*PAGE EXCERPT*:
*** Block opens ***

Filed by Factorial
Inc.
Pursuant to Rule 425
under the Securities
Act of 1933, as amended
and deemed filed
pursuant to Rule 14a-12
under the Securities
Exchange Act of 1934, as amended
Subject Company:
Cartesian Growth Corporation III
(Commission File
No. 001-42629)
Factorial Names
Dr. Dieter Zetsche to Board of Directors, Bringing World-Class Leadership to Its Commercial Scale and Public Market
Journey
Board appointment
will add deep mobility and public company expertise to guide execution at scale
Boston, MASS. – April 23,
2026 – Factorial Inc. (“Factorial”), a leader in solid-state battery technology, today announced that, upon
the closing of the previously announced business combination with Cartesian Growth Corporation III, Dr. Dieter Zetsche will be appointed
to the Board of Directors of the combined company (the “Board”). Having served as an early investor and trusted advisor to
the company since 2021, Dr. Zetsche's transition to the Board marks a natural and significant step in the company's progression
toward public company readiness. It further reinforces Factorial's focus on strong governance and operational discipline as it continues
to scale.
"Working alongside Dr. Zetsche
as an early investor and advisor has been one of the most valuable experiences in Factorial's journey. His vision for what Factorial
can become has always pushed us to think bigger," said Siyu Huang, CEO of Factorial. "His extraordinary product vision and
business acumen have shaped how we think about building a company that endures. His decision to join our Board, as we transition from
technical milestones to disciplined commercial execution, reflects our shared commitment to bringing solid-state battery technology to
the world.”

*** Block closes ***

*DIRECTIONS*: Resume the press release on Dr. Dieter Zetsche's appointment to Factorial's board, writing on from the sentence that ends "bringing solid-state battery technology to the world."

*PROVIDED RECORDS*:
*** Block opens ***

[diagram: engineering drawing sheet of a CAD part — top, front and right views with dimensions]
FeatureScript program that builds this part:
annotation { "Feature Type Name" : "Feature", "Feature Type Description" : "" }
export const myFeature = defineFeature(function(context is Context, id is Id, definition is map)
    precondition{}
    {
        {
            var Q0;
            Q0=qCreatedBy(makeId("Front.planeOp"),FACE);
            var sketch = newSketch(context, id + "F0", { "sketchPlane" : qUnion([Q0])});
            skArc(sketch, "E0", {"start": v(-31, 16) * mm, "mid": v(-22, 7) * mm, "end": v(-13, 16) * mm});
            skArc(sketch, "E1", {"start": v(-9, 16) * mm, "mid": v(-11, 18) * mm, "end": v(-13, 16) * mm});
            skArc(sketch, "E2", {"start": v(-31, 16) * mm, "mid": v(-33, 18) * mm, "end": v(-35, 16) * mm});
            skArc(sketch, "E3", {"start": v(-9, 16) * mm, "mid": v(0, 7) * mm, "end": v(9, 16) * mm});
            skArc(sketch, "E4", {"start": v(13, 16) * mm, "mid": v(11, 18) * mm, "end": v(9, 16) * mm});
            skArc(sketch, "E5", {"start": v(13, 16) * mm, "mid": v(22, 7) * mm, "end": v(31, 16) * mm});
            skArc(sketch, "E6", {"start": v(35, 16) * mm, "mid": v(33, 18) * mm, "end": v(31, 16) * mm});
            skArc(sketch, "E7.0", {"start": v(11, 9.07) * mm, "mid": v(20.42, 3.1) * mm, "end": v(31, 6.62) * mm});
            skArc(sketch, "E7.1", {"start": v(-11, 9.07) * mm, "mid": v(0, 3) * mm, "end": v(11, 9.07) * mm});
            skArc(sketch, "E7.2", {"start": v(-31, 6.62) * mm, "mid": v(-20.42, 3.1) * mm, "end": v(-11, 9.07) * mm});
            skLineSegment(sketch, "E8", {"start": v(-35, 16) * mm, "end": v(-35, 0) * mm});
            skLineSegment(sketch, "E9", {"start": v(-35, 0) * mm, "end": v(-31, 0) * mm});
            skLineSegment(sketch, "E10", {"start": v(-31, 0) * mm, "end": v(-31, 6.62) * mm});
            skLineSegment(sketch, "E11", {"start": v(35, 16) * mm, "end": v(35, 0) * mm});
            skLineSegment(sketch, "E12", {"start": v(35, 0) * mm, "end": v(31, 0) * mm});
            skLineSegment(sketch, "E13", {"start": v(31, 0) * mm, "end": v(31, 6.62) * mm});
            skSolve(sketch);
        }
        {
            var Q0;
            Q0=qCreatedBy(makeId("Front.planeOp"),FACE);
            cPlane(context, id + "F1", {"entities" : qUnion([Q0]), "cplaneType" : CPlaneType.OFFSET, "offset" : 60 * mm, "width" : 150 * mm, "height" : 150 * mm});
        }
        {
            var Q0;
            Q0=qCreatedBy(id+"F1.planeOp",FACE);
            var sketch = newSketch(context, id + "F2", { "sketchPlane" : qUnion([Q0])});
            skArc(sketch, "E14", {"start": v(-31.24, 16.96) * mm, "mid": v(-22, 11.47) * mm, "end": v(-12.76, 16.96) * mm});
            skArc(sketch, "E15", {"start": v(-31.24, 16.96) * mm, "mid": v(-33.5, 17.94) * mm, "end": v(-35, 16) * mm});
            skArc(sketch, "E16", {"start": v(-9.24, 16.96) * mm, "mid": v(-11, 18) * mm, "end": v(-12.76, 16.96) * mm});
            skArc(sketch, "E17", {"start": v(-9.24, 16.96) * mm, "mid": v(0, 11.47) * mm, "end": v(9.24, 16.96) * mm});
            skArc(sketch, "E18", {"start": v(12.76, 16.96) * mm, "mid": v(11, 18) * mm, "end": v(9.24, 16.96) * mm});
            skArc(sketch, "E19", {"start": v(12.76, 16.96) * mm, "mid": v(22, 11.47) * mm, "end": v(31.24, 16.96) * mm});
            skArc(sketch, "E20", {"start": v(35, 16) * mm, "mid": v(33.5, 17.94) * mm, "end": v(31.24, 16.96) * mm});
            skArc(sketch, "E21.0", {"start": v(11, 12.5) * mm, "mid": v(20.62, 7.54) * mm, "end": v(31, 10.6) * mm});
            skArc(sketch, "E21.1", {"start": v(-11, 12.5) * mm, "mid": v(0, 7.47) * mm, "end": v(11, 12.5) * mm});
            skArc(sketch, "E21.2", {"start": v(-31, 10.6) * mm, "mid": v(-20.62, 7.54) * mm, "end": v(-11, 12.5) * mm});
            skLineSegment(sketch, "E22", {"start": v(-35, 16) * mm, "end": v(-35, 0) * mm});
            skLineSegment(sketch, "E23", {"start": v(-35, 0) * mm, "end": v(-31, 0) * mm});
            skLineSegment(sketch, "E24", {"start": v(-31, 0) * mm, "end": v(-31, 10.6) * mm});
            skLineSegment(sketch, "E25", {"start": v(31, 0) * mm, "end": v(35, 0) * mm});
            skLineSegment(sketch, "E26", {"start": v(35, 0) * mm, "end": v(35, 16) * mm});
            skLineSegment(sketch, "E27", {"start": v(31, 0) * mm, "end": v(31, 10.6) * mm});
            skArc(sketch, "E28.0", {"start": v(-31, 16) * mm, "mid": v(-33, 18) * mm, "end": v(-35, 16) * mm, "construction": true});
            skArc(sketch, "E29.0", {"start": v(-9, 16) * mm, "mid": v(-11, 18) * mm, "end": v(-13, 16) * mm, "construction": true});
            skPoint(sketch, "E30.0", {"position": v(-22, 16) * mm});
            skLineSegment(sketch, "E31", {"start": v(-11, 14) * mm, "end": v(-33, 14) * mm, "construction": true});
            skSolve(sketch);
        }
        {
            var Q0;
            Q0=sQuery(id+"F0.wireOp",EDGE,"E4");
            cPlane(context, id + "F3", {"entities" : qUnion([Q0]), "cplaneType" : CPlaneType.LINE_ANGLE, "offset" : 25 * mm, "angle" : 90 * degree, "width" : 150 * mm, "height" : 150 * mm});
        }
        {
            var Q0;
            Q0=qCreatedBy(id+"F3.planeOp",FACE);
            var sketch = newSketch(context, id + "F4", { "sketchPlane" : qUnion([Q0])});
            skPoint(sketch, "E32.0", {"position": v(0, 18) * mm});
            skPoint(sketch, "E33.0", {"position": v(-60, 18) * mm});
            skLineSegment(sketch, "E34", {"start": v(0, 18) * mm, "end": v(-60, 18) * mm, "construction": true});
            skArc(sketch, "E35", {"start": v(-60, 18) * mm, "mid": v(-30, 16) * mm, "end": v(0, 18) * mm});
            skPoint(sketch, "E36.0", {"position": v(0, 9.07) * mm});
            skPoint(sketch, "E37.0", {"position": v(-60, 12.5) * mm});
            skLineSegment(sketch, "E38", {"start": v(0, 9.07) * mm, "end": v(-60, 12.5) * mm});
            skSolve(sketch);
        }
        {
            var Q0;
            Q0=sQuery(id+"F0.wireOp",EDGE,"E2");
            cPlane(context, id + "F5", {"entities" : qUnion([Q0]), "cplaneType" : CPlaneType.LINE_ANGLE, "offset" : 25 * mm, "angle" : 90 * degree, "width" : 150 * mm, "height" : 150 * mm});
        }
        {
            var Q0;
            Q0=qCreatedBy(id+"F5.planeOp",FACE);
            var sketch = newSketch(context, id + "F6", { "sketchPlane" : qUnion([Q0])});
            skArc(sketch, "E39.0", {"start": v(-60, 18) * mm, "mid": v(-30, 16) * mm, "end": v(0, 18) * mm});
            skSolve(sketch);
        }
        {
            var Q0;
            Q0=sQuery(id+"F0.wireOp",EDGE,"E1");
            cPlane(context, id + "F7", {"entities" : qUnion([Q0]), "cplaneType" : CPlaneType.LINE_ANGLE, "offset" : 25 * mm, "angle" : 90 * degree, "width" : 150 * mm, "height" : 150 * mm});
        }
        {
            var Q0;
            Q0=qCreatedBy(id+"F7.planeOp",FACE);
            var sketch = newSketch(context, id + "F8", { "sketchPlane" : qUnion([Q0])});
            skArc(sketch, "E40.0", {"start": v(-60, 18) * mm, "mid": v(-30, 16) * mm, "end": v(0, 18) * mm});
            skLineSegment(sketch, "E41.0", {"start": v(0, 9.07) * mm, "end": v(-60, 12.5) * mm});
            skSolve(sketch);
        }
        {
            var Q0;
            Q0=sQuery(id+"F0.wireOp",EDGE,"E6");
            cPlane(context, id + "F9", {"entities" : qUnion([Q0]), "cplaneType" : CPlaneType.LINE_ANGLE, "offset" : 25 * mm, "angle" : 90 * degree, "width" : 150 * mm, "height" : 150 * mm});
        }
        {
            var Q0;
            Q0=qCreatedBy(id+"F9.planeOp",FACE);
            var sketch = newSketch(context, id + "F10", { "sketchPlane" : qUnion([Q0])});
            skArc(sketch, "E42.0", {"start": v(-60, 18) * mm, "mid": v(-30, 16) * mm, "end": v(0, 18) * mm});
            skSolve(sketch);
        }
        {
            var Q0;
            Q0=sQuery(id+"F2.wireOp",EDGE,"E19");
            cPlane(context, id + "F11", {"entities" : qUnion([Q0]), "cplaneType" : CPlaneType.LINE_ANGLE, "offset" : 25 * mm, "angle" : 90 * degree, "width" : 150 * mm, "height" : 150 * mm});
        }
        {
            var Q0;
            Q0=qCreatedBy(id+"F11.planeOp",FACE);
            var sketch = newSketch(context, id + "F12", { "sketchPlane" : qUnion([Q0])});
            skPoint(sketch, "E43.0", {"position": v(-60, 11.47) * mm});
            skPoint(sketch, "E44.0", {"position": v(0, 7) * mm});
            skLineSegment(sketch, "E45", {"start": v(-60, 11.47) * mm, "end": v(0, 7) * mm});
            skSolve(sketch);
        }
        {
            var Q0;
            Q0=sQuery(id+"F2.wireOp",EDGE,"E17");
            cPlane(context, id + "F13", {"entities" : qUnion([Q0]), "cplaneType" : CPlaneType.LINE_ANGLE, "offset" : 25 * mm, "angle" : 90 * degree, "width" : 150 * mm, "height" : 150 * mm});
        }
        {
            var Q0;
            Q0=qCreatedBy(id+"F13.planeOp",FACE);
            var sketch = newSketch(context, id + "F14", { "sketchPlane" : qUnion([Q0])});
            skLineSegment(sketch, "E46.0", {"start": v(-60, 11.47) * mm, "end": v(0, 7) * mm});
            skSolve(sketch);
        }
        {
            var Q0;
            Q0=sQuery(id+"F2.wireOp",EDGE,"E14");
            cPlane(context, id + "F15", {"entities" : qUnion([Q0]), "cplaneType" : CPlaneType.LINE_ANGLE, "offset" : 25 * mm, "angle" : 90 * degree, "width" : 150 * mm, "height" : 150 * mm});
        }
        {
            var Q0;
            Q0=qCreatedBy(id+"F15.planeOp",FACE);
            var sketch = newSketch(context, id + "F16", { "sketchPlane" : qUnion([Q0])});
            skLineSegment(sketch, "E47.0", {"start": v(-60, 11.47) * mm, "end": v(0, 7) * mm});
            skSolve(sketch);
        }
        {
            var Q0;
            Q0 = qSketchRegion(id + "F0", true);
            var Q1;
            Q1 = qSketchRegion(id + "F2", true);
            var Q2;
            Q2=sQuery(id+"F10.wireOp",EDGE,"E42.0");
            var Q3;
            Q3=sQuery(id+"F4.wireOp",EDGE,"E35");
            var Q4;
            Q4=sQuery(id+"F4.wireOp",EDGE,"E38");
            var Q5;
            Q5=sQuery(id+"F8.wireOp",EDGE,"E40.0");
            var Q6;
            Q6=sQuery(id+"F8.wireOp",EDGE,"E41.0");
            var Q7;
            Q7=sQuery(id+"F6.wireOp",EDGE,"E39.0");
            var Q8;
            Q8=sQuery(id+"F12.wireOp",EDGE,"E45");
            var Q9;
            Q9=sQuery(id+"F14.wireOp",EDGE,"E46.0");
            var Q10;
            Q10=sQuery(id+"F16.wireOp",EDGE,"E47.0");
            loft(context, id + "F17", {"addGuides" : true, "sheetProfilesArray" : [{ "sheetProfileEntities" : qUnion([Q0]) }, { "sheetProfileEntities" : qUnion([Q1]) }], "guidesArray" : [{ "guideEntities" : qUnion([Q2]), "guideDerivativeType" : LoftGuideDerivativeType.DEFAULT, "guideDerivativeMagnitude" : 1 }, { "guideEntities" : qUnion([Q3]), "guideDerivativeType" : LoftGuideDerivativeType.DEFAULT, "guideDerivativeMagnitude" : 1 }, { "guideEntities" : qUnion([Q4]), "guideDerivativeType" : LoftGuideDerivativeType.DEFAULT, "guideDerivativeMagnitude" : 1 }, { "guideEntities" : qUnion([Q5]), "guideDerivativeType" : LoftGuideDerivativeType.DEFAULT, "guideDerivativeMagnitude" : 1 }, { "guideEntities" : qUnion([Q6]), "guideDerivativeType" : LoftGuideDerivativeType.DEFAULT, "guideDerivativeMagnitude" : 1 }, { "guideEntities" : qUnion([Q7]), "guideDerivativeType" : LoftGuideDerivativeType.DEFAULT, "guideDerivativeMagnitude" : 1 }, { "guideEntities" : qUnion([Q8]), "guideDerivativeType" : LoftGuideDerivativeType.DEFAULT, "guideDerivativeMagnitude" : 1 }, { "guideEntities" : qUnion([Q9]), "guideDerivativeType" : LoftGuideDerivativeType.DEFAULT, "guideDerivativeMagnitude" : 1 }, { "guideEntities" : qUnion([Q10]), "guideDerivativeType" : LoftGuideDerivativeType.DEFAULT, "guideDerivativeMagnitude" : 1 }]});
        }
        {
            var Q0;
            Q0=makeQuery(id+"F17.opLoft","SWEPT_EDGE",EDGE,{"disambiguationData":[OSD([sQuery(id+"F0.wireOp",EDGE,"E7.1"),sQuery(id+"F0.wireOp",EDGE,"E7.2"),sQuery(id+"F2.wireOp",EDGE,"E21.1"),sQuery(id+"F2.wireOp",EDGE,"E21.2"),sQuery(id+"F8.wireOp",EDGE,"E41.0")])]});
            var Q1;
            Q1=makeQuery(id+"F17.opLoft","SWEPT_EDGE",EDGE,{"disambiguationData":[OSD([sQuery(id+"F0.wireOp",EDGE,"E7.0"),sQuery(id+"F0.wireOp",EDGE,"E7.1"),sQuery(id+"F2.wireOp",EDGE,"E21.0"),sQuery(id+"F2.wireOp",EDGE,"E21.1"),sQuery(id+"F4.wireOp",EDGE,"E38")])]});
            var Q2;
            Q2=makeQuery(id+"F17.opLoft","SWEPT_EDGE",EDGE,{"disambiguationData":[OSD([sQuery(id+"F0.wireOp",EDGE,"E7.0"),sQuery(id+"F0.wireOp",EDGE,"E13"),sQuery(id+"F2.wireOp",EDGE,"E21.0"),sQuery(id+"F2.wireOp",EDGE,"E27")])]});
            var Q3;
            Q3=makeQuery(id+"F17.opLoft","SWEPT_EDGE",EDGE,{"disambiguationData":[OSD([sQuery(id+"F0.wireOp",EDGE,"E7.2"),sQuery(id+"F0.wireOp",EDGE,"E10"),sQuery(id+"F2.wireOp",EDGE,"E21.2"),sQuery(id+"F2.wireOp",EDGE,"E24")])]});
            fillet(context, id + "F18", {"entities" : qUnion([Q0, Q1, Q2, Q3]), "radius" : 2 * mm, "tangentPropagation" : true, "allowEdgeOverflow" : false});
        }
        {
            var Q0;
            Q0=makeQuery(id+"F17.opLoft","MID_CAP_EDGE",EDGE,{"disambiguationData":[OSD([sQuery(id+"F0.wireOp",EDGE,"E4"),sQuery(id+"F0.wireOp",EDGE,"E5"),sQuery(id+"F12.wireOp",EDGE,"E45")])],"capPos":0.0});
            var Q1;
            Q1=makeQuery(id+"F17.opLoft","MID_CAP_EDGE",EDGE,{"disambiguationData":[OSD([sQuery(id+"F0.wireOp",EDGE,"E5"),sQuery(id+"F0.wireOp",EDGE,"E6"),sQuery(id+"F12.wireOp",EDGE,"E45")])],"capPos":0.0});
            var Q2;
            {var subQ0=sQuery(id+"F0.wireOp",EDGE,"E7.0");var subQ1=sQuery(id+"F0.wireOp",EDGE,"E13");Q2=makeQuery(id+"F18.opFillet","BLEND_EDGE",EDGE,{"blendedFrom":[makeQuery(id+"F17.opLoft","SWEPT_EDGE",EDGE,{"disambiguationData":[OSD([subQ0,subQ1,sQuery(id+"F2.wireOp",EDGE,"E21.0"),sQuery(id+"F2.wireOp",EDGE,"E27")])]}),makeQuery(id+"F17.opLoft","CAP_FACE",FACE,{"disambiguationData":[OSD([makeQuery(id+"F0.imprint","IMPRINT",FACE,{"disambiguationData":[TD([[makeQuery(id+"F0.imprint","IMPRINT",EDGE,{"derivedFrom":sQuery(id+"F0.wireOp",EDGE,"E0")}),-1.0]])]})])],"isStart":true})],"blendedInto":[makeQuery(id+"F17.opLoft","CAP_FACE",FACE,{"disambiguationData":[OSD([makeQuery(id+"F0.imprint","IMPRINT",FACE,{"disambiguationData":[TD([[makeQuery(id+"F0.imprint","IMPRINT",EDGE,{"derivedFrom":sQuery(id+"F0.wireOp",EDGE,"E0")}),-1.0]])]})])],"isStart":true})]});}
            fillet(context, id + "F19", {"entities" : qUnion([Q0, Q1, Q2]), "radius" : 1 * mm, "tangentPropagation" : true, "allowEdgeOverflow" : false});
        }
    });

*** Block closes ***

*TASK ANSWER*:
Dr. Zetsche led Mercedes-Benz to
the pinnacle of global industry - building a legacy defined by trust, innovation, and an uncompromising standard of excellence. Dr. Zetsche
has witnessed firsthand how thoughtfully developed technology, built with patience and precision, can truly transform the way the world
moves. Joining the Board, he brings that same proven playbook for scaling world-class technology into a global business at a pivotal
moment in the company’s evolution.
"What has always set Factorial
apart, and what continues to energize me, is the team's exceptional combination of scientific rigor and commercial discipline,”
said Dr. Zetsche. "The breadth of applications ahead, spanning mobility, drones, and industrial markets, only adds to my conviction.
I am truly delighted to join the Board, and I believe the best chapters of this story are still to be written.”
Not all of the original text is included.